# DATASET EXTRACT
--*--

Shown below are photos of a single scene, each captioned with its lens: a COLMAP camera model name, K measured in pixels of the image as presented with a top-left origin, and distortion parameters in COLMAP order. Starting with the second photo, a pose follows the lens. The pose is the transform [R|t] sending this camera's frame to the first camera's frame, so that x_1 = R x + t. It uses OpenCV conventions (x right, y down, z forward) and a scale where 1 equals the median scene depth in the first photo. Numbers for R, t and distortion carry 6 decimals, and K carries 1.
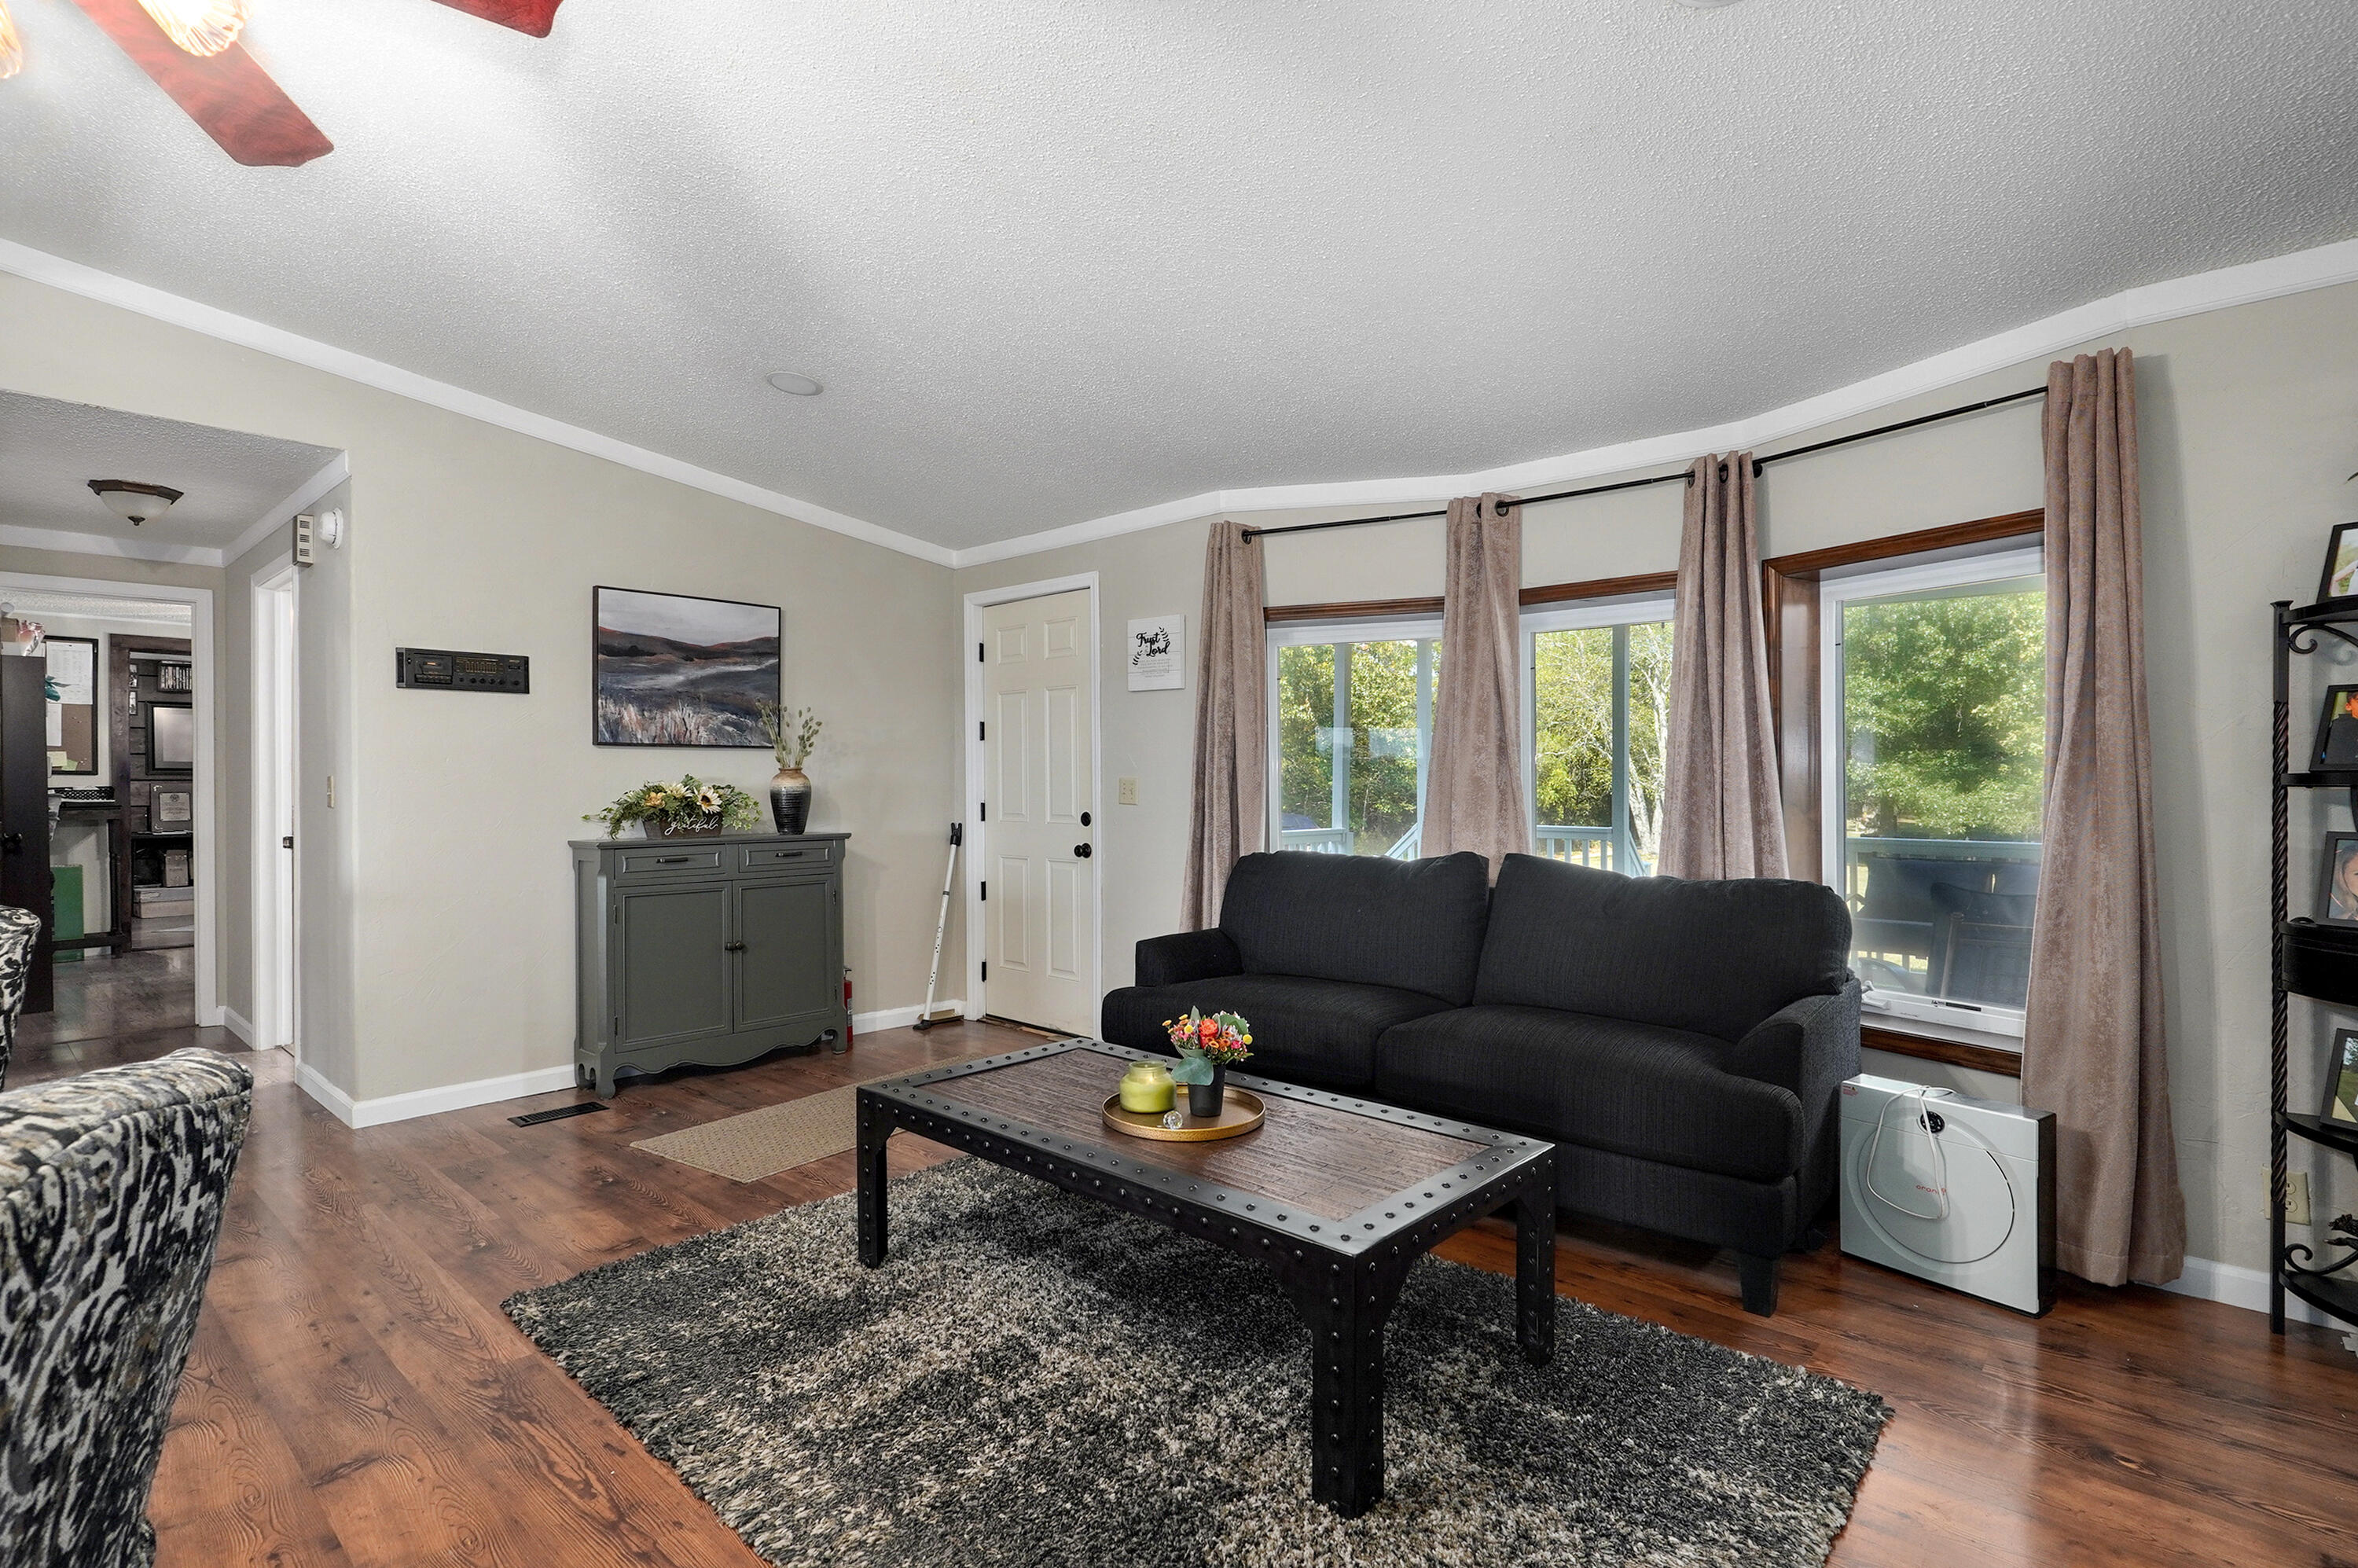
lens RADIAL K [[1136.0, 0, 1179.0], [0, 1136.0, 784.0], [0, 0, 1]] dist [-0.003562, 0.000811]
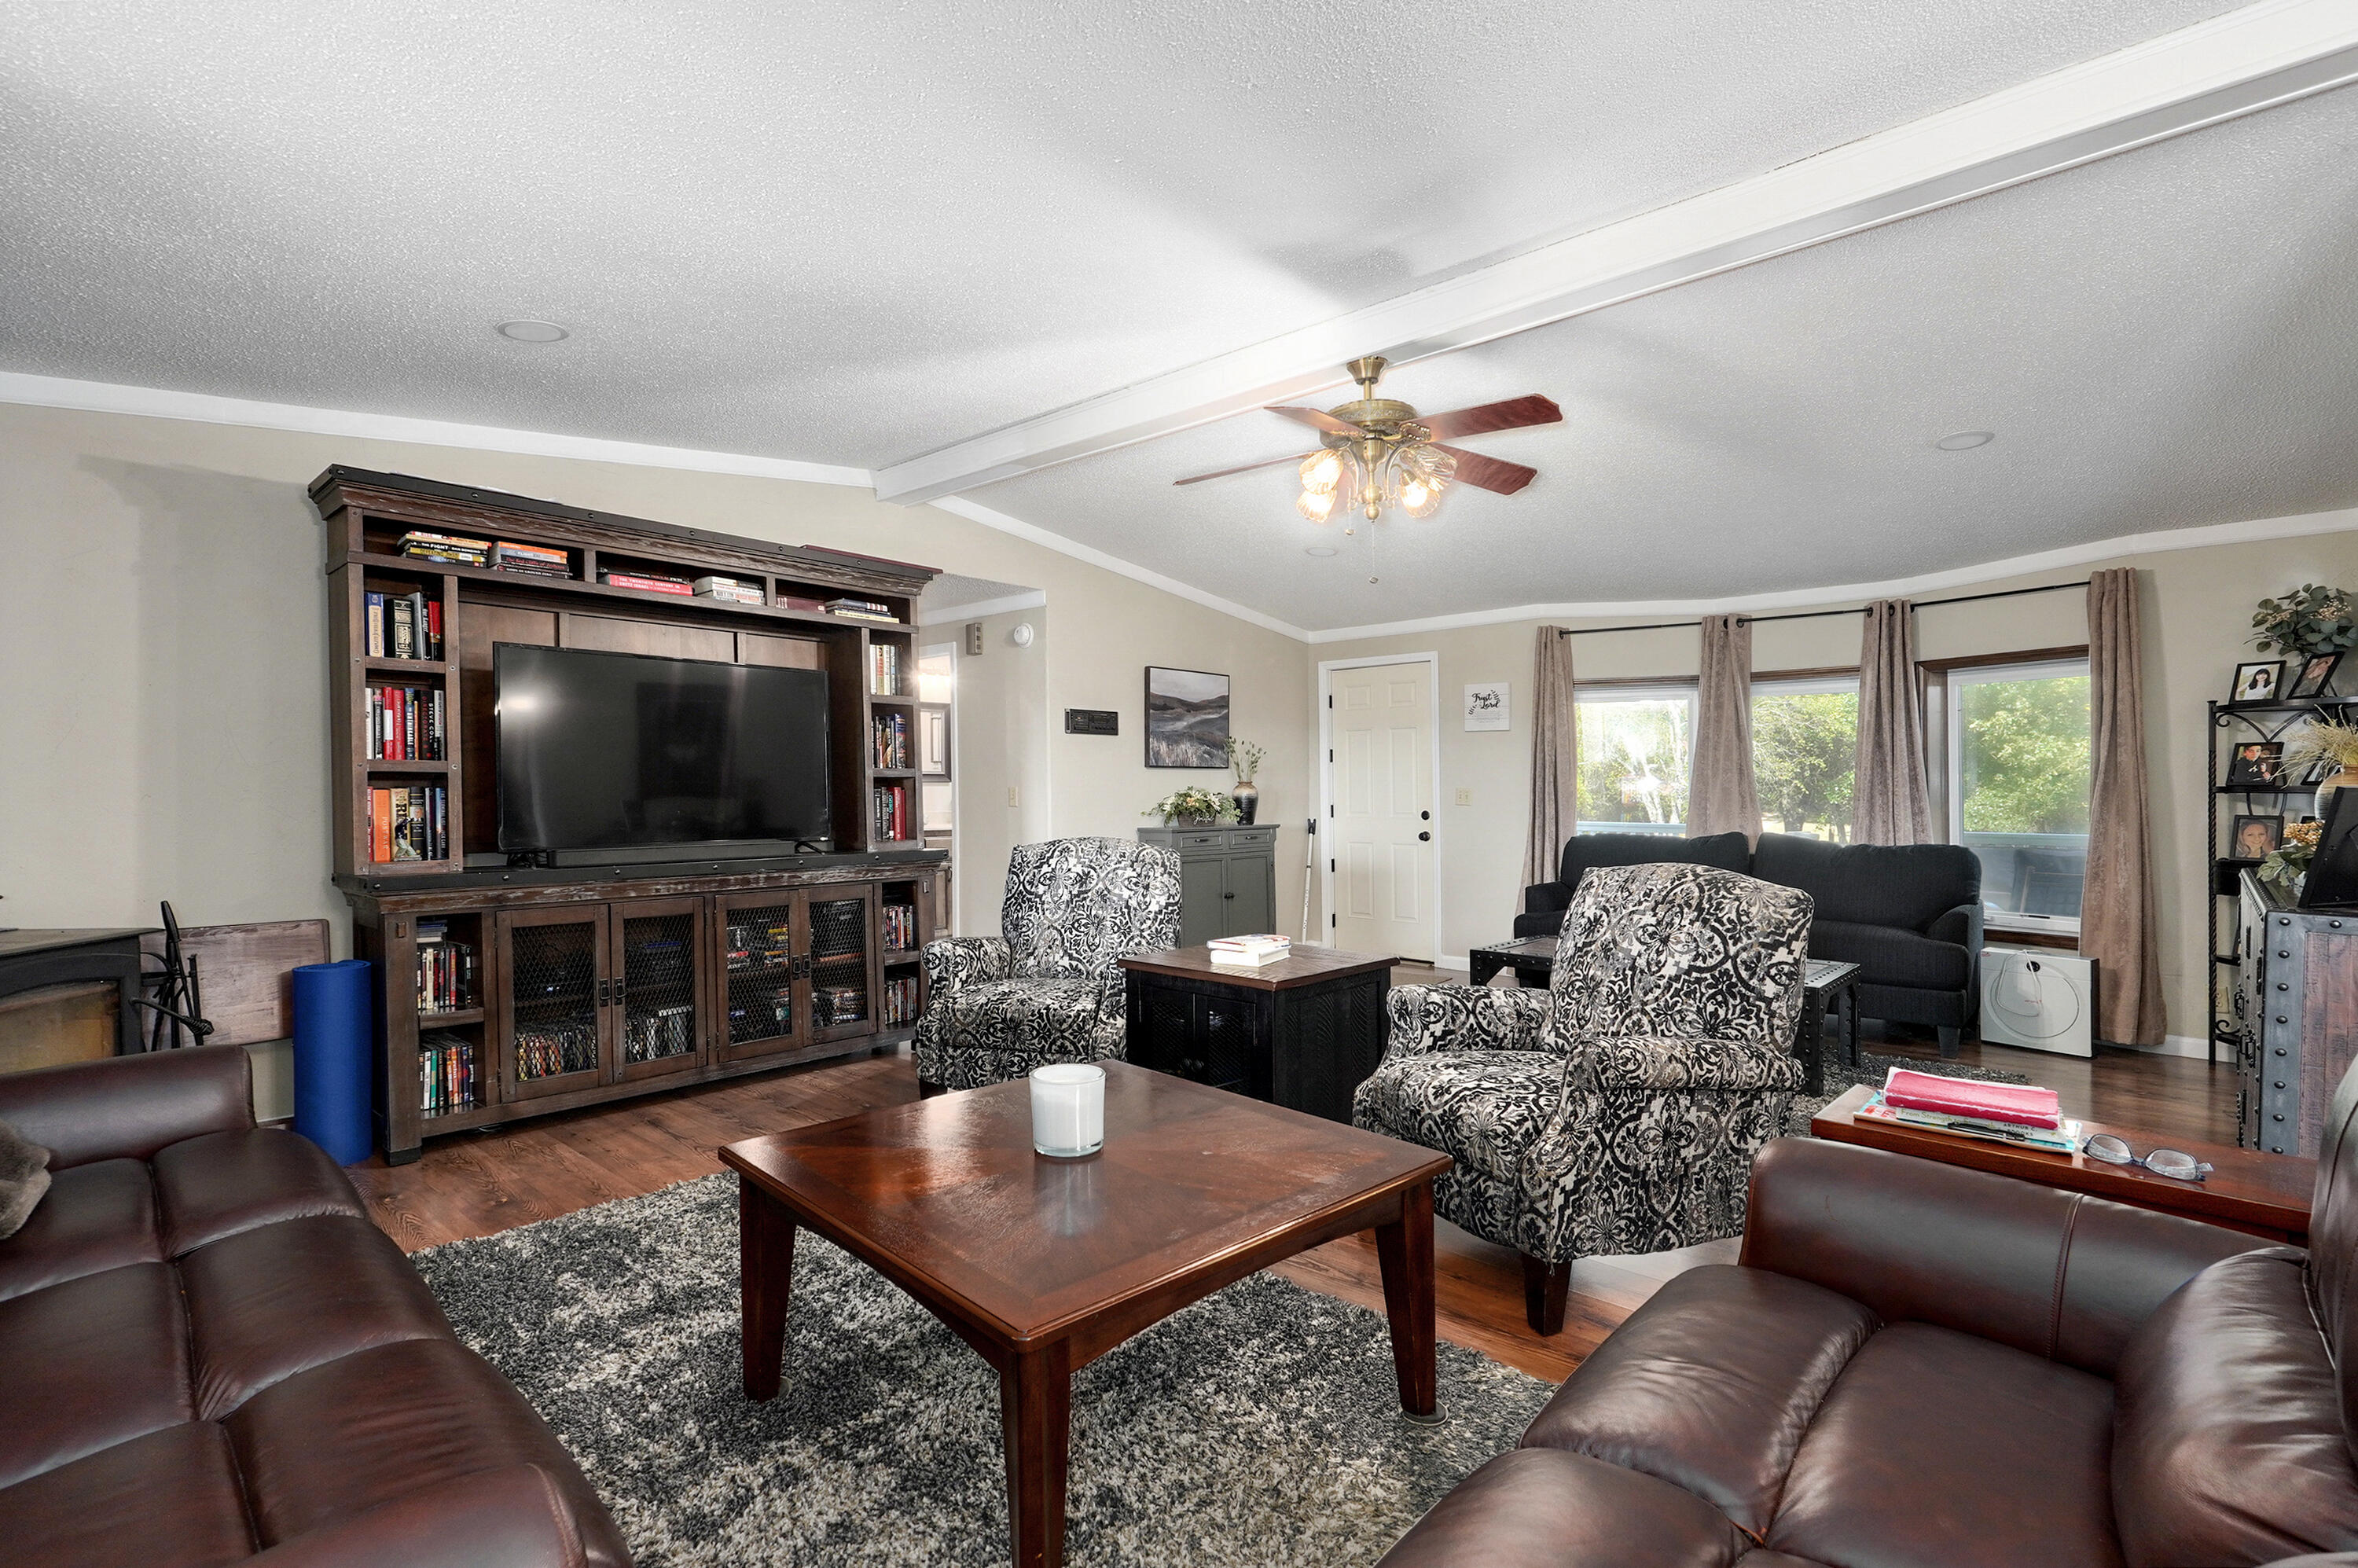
lens RADIAL K [[1097.1, 0, 1179.0], [0, 1097.1, 784.0], [0, 0, 1]] dist [0.000842, 0.000455]
pose [[0.999984, -0.000068, -0.005724, -0.582040], [0.000026, 0.999973, -0.007320, 0.000090], [0.005725, 0.007320, 0.999957, -0.657153]]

--*--

Please reproduce all of the material above word for word, with the pictures left out.

Shown below are photos of a single scene, each captioned with its lens: a COLMAP camera model name, K measured in pixels of the image as presented with a top-left origin, and distortion parameters in COLMAP order. Starting with the second photo, a pose follows the lens. The pose is the transform [R|t] sending this camera's frame to the first camera's frame, so that x_1 = R x + t. It uses OpenCV conventions (x right, y down, z forward) and a scale where 1 equals the median scene depth in the first photo. Numbers for R, t and distortion carry 6 decimals, and K carries 1.
lens RADIAL K [[1136.0, 0, 1179.0], [0, 1136.0, 784.0], [0, 0, 1]] dist [-0.003562, 0.000811]
lens RADIAL K [[1097.1, 0, 1179.0], [0, 1097.1, 784.0], [0, 0, 1]] dist [0.000842, 0.000455]
pose [[0.999984, -0.000068, -0.005724, -0.582040], [0.000026, 0.999973, -0.007320, 0.000090], [0.005725, 0.007320, 0.999957, -0.657153]]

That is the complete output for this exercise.